▸ Problem to solve:
Reproduce, word for word, the stretch of the records from the line containing "121219 (101 pts)" through the line containing "Temperature (°C)", leaving out the pictures.

▸ Dataset extract:
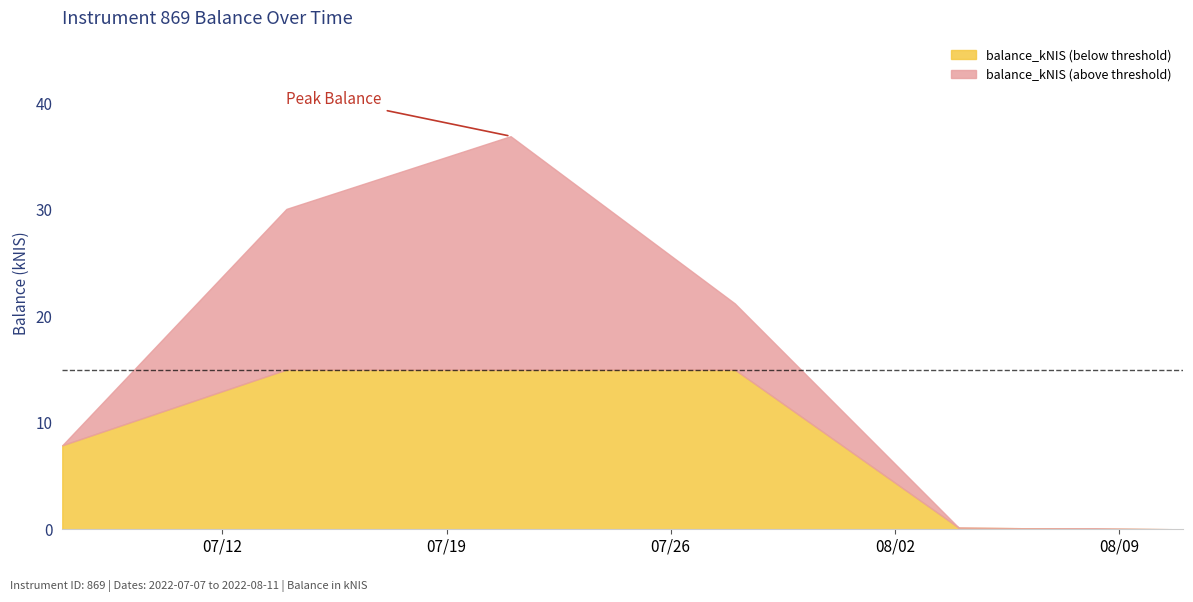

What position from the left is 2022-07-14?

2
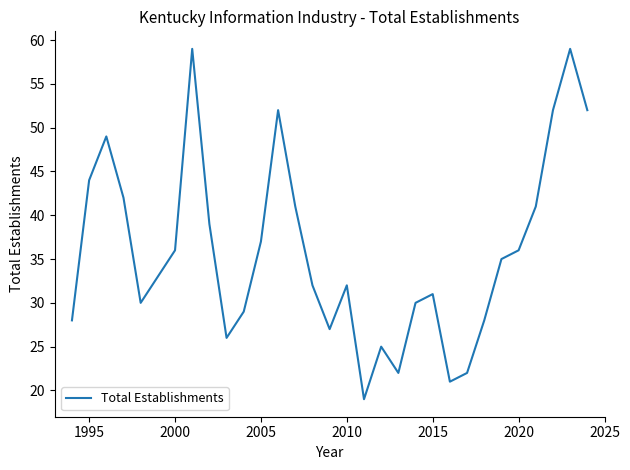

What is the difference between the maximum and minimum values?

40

---

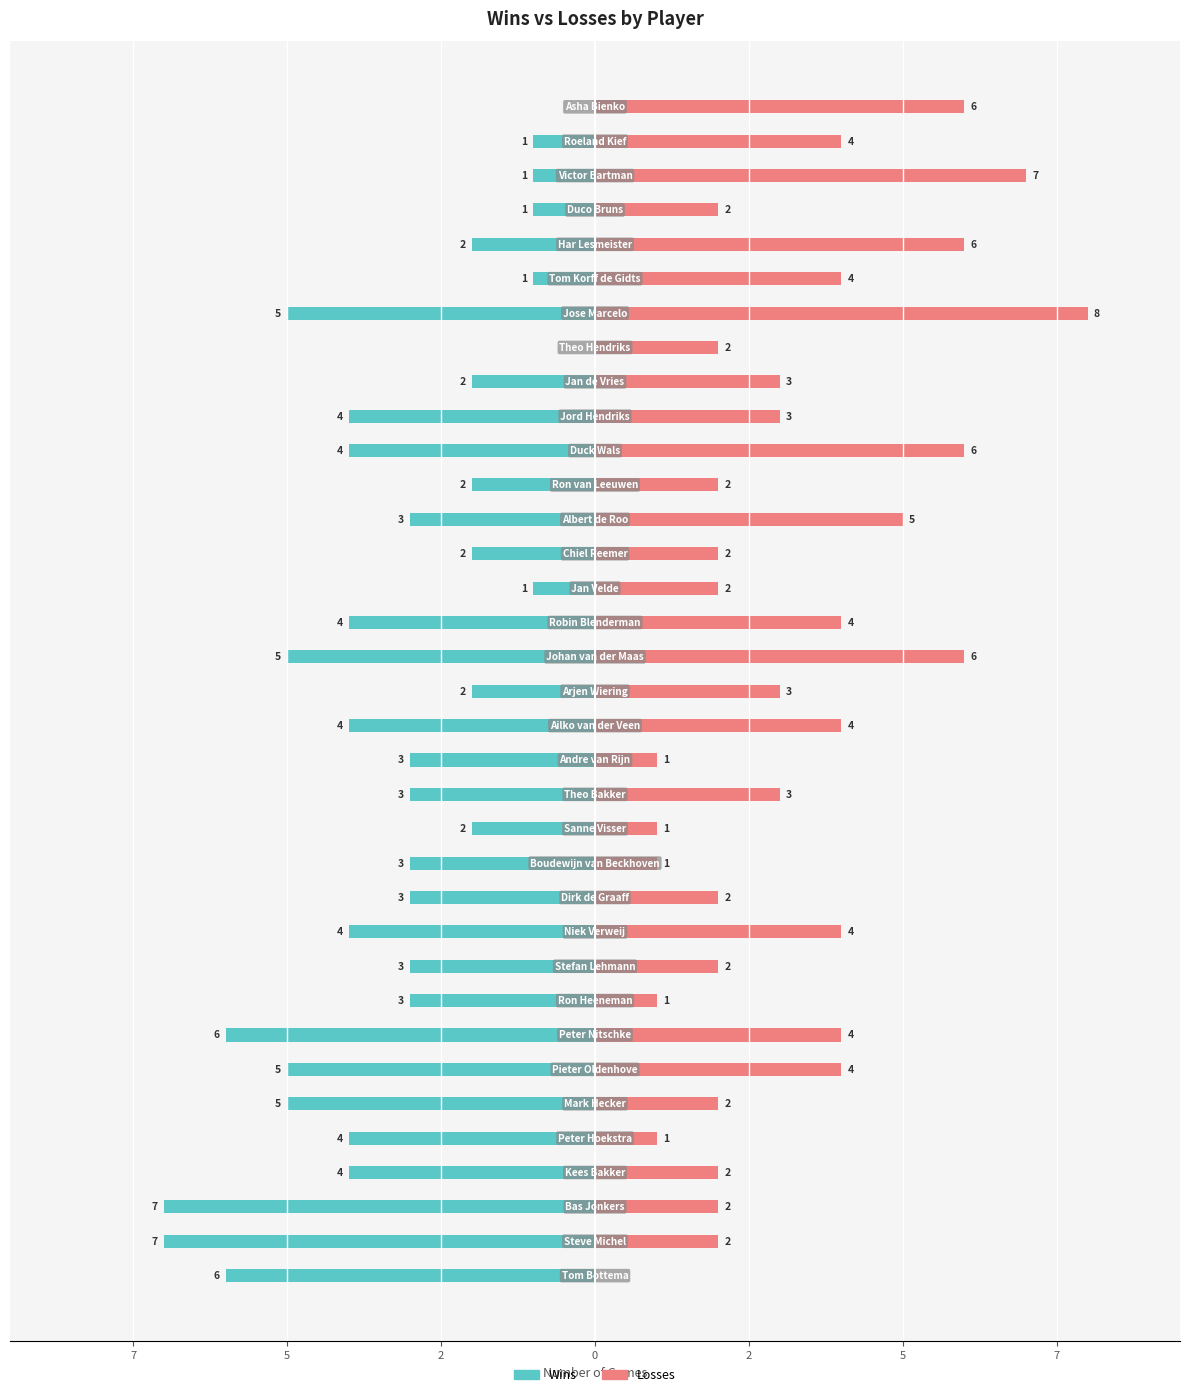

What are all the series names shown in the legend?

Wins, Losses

---

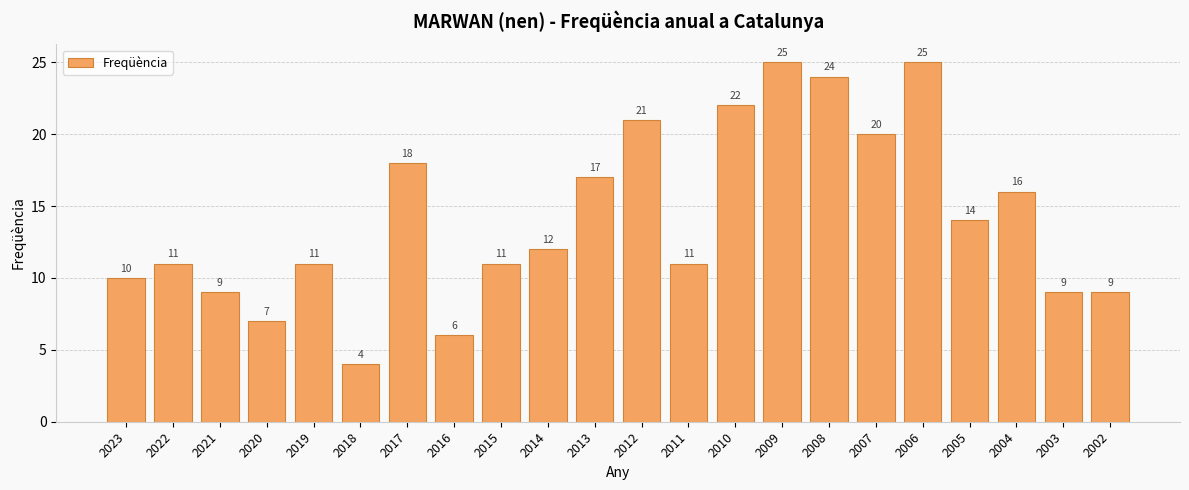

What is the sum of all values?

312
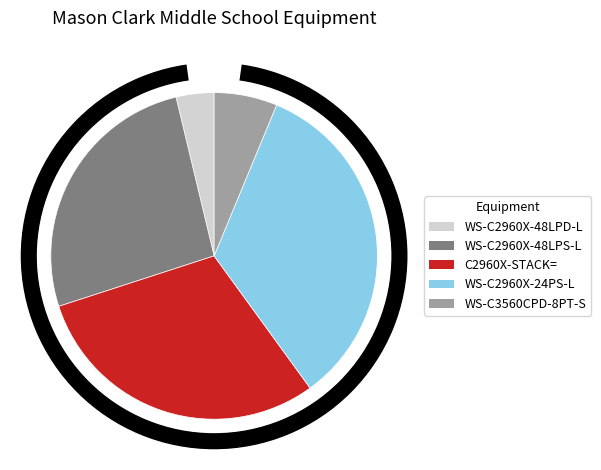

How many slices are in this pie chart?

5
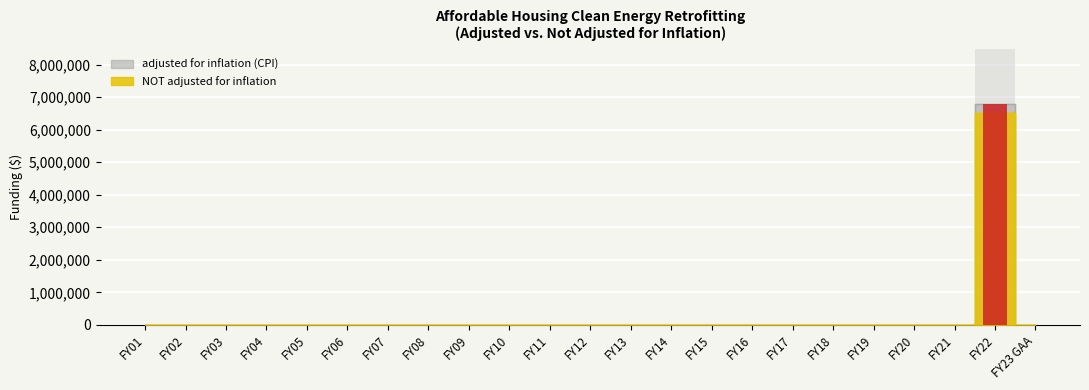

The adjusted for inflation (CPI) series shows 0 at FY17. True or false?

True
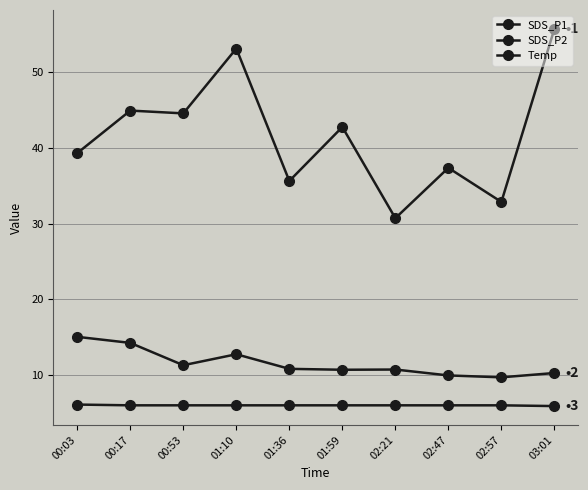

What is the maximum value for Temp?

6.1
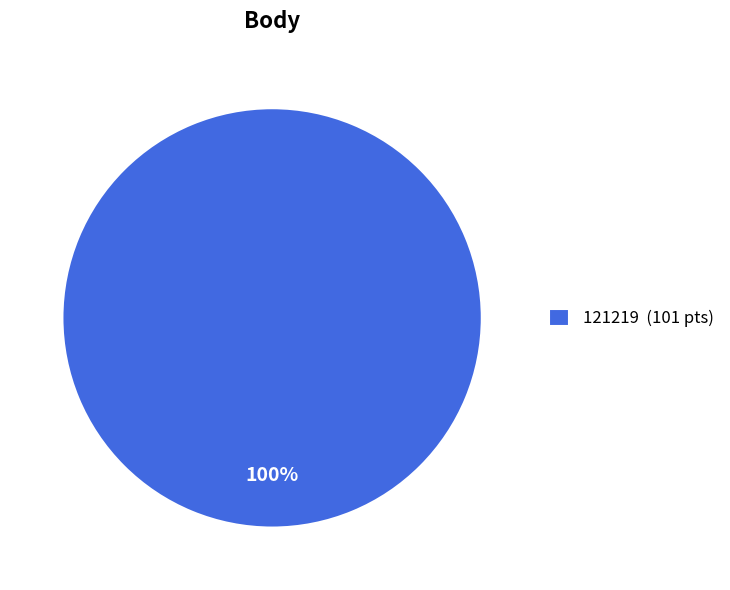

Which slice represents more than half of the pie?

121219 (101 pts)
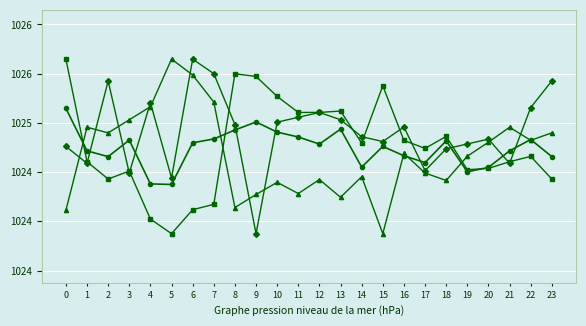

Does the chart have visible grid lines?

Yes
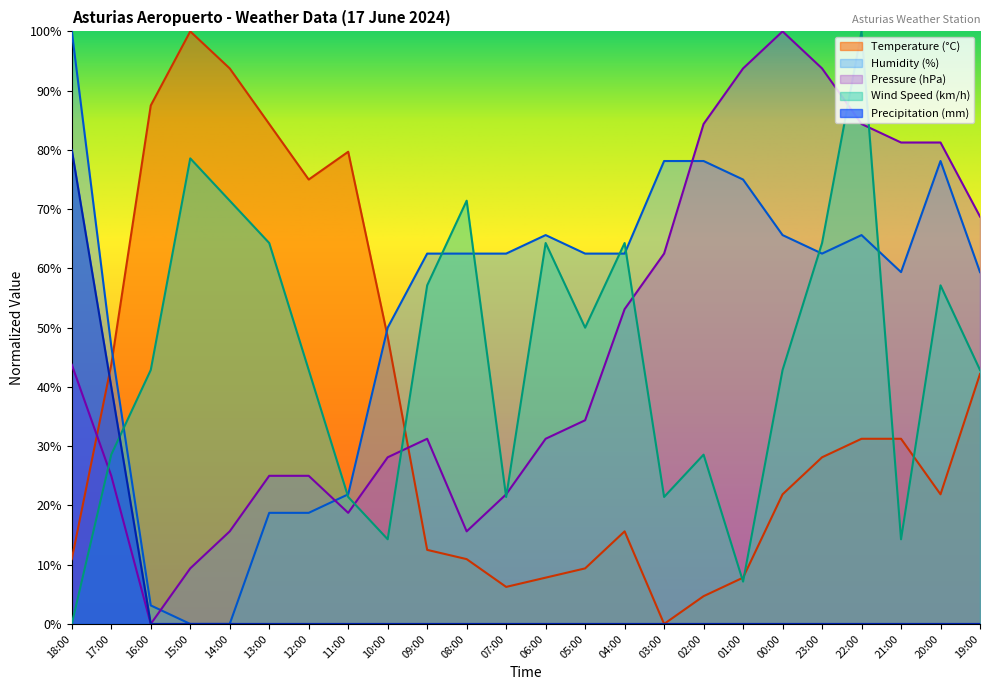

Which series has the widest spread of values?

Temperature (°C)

▸ Answer to this exercise:
121219 (101 pts)

Does the chart have visible grid lines?

Yes

Which series has the widest spread of values?

Temperature (°C)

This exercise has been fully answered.